* **WHAT YOU HAVE TO DO**: Read through the data below and state how many of its lines contain the word "Notebook", adding nothing.

#### THE INPUT

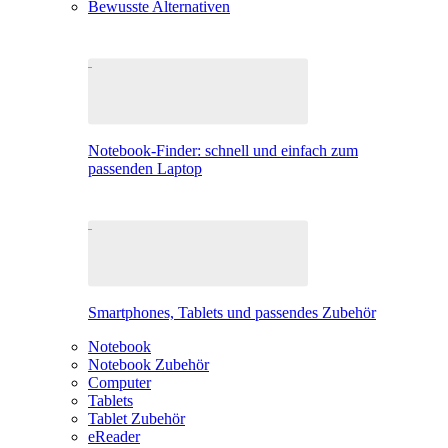
Bewusste Alternativen
Notebook-Finder: schnell und einfach zum
passenden Laptop
Smartphones, Tablets und passendes Zubehör
Notebook
Notebook Zubehör
Computer
Tablets
Tablet Zubehör
eReader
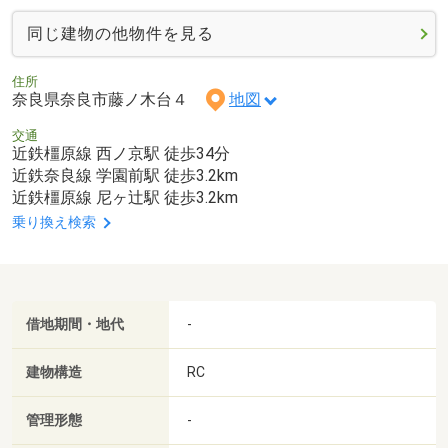
同じ建物の他物件を見る
住所
奈良県奈良市藤ノ木台４
地図
交通
近鉄橿原線 西ノ京駅 徒歩34分
近鉄奈良線 学園前駅 徒歩3.2km
近鉄橿原線 尼ヶ辻駅 徒歩3.2km
乗り換え検索
借地期間・地代
-
建物構造
RC
管理形態
-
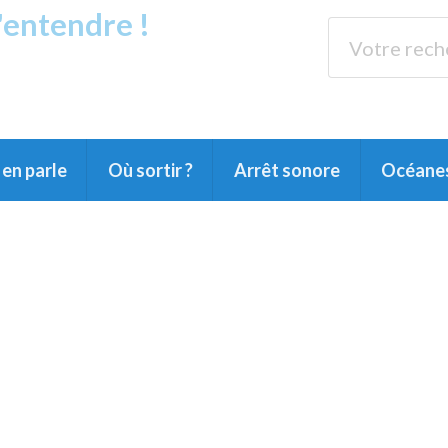
s'entendre !
rands Lacs
89.3 
du Littoral landais, du Marensin, du Pays
en parle
Où sortir ?
Arrêt sonore
Océane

########

* **RESULT**: 3